In my post about PizzaGate earlier today, I mentioned the "white slavery" scare of the Progressive Era, when wild stories circulated of vast conspiracies coercing young women into prostitution. Forced prostitution did exist, of course, but these tales greatly exaggerated both how common and how organized it was. As is often the case, the moral panic manifested itself at the movies.
The white-slavery film cycle began with George Loane Tucker's 1913 hit Traffic in Souls; the second major entry was Frank Beal's The Inside of the White Slave Traffic, released the same year. The latter is embedded below. Unfortunately, some scenes from the movie are lost, so additional intertitles have been inserted to describe what happens in the missing sections.
In brief, the picture tells the story of a girl who is tricked into a fake marriage with a procurer for a sex-trafficking ring, who then ships her off to be a whore in New Orleans. She tries to break free, fleeing to Denver and Houston, but everywhere she goes she is tracked by the enormous sex syndicate. Unable to find any other job, she finally submits.
One of the odder twists comes when she then falls into a conversation with a potential john. A policeman interrupts them, lets the man walk away, and hauls our heroine off to jail. The film disapproves: A placard says, "One law for man—Another for woman." But it just disapproves of the man walking free: The arrest appears to be a good thing, since it leads to the woman's rehabilitation. After her imprisonment, she finally gets a respectable job. (Then she slides back into prostitution and dies. Not a cheery movie!)

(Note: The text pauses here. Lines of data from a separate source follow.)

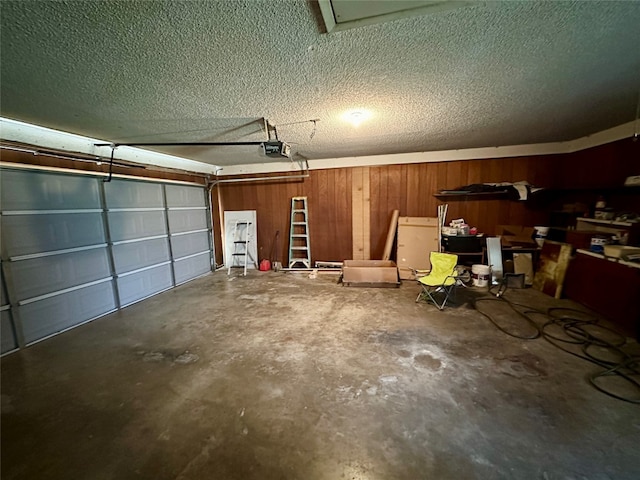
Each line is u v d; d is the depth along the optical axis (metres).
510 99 2.41
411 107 2.54
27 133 2.83
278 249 6.02
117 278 3.78
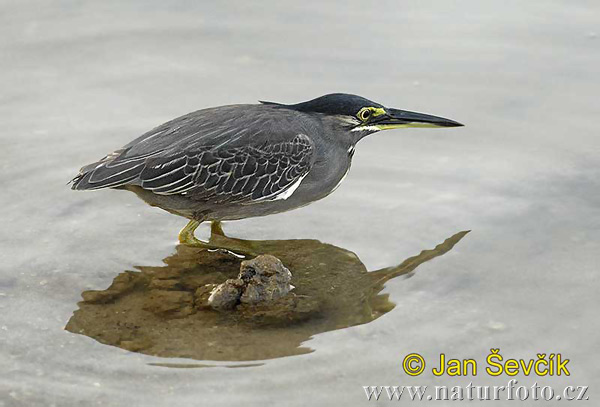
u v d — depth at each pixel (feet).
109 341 38.78
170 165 44.37
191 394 35.14
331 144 47.98
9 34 63.52
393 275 43.60
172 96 58.18
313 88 58.49
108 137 54.29
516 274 43.04
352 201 49.80
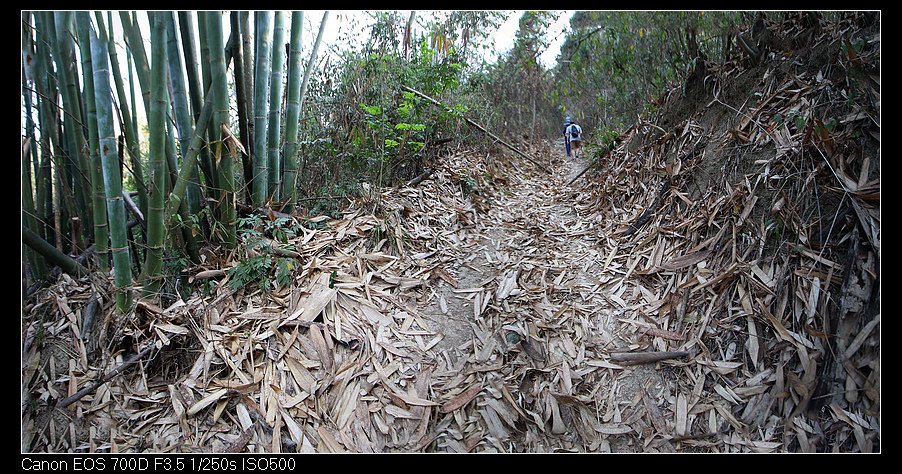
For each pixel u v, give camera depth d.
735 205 2.98
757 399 2.25
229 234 3.25
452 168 5.52
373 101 5.02
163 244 2.80
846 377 2.07
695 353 2.55
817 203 2.51
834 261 2.33
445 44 6.63
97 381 2.49
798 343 2.25
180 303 2.84
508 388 2.56
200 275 3.00
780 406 2.19
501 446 2.29
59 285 3.03
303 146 4.46
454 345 2.87
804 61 3.31
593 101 8.14
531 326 2.97
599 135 6.71
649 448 2.25
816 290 2.28
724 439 2.20
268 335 2.70
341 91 5.01
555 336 2.91
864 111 2.54
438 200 4.75
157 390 2.49
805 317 2.28
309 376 2.54
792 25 3.67
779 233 2.61
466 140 6.66
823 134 2.55
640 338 2.79
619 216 4.27
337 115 4.89
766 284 2.52
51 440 2.30
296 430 2.32
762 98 3.46
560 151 9.39
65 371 2.56
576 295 3.28
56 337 2.70
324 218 3.82
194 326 2.71
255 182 3.57
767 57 3.75
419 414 2.42
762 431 2.16
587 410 2.44
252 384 2.48
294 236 3.55
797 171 2.69
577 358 2.74
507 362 2.73
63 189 3.33
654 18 4.27
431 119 5.59
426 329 2.96
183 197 3.14
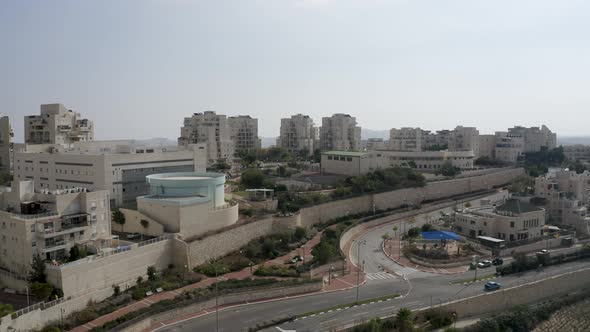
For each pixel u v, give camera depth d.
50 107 185.75
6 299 76.31
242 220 118.81
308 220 139.50
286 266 102.19
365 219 150.75
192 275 92.69
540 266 110.44
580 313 95.25
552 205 147.62
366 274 104.12
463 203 181.88
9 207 87.50
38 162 142.00
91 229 88.94
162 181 111.38
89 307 76.69
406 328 74.44
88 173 128.62
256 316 78.81
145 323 73.31
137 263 88.31
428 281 99.44
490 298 90.75
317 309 82.38
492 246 120.81
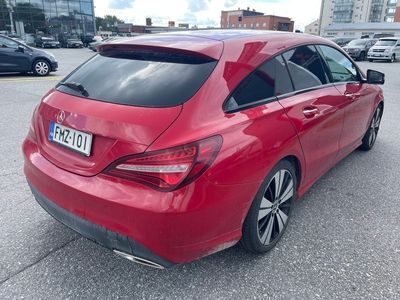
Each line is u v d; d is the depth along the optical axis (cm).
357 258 268
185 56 239
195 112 206
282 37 296
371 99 441
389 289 237
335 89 342
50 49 3778
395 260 266
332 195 369
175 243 199
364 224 315
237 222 226
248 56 249
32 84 1044
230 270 253
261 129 232
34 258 262
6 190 364
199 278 246
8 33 4459
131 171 197
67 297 228
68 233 293
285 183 273
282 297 229
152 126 198
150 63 244
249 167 220
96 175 210
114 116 208
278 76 269
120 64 254
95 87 238
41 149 250
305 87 299
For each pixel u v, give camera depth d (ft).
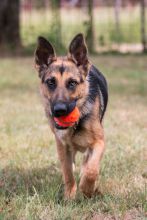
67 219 17.07
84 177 18.31
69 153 19.47
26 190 19.89
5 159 24.32
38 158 24.21
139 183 20.61
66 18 95.09
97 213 17.81
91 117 18.79
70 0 103.24
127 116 33.42
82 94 18.80
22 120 32.12
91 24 73.00
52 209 17.80
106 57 68.18
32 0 99.04
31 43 75.41
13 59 68.03
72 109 18.11
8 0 72.84
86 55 19.20
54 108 18.04
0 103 37.99
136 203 18.51
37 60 19.72
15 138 27.53
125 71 56.03
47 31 78.18
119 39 77.25
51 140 27.14
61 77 18.69
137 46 80.64
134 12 103.71
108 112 34.55
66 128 18.52
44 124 31.19
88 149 19.26
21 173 22.25
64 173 19.35
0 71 56.80
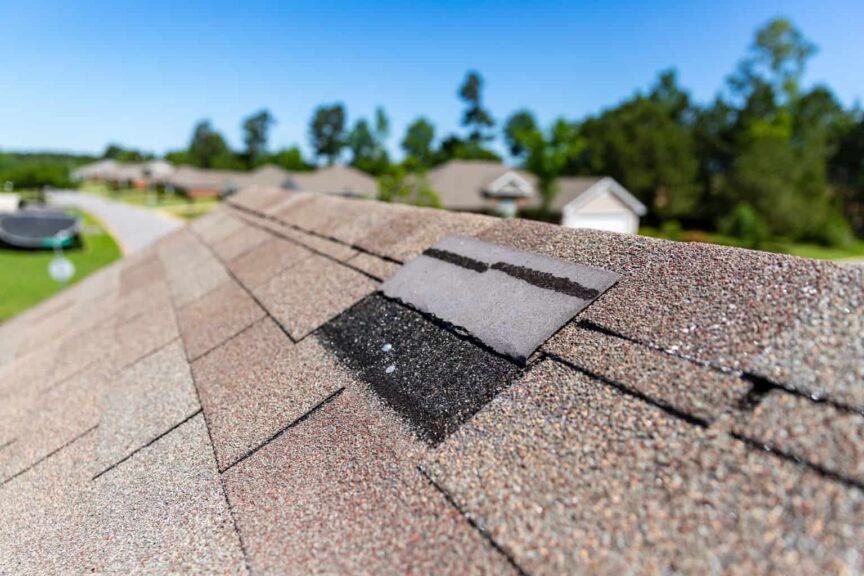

Like many other "educational" films over the years, The Inside of the White Slave Traffic opens with an earnest-sounding declaration of serious intent before proceeding to the salacious story. The reaction was similarly bifurcated: Anti-vice activists promoted it, but police shut down some screenings on the grounds that the picture was obscene. Judge for yourself:
The opening includes a list of people who have endorsed the film, ending with a dubious invocation of "every Sociologist of note from Atlantic to Pacific." If you know your Progressive Era history, some of those names may be familiar to you. Charlotte Perkins Gilman, a prominent feminist, was the author of Herland, a utopian science fiction novel in which an all-female society reproduces parthenogenetically. And Frederic Howe had a long career as a reformer, at various stages becoming everything from a Henry Georgist to a New Dealer; his 1906 book Confessions of a Monopolist has a small libertarian fan base. For the purposes of this picture, though, his most relevant credential may be that he was director of the National Board of Censorship.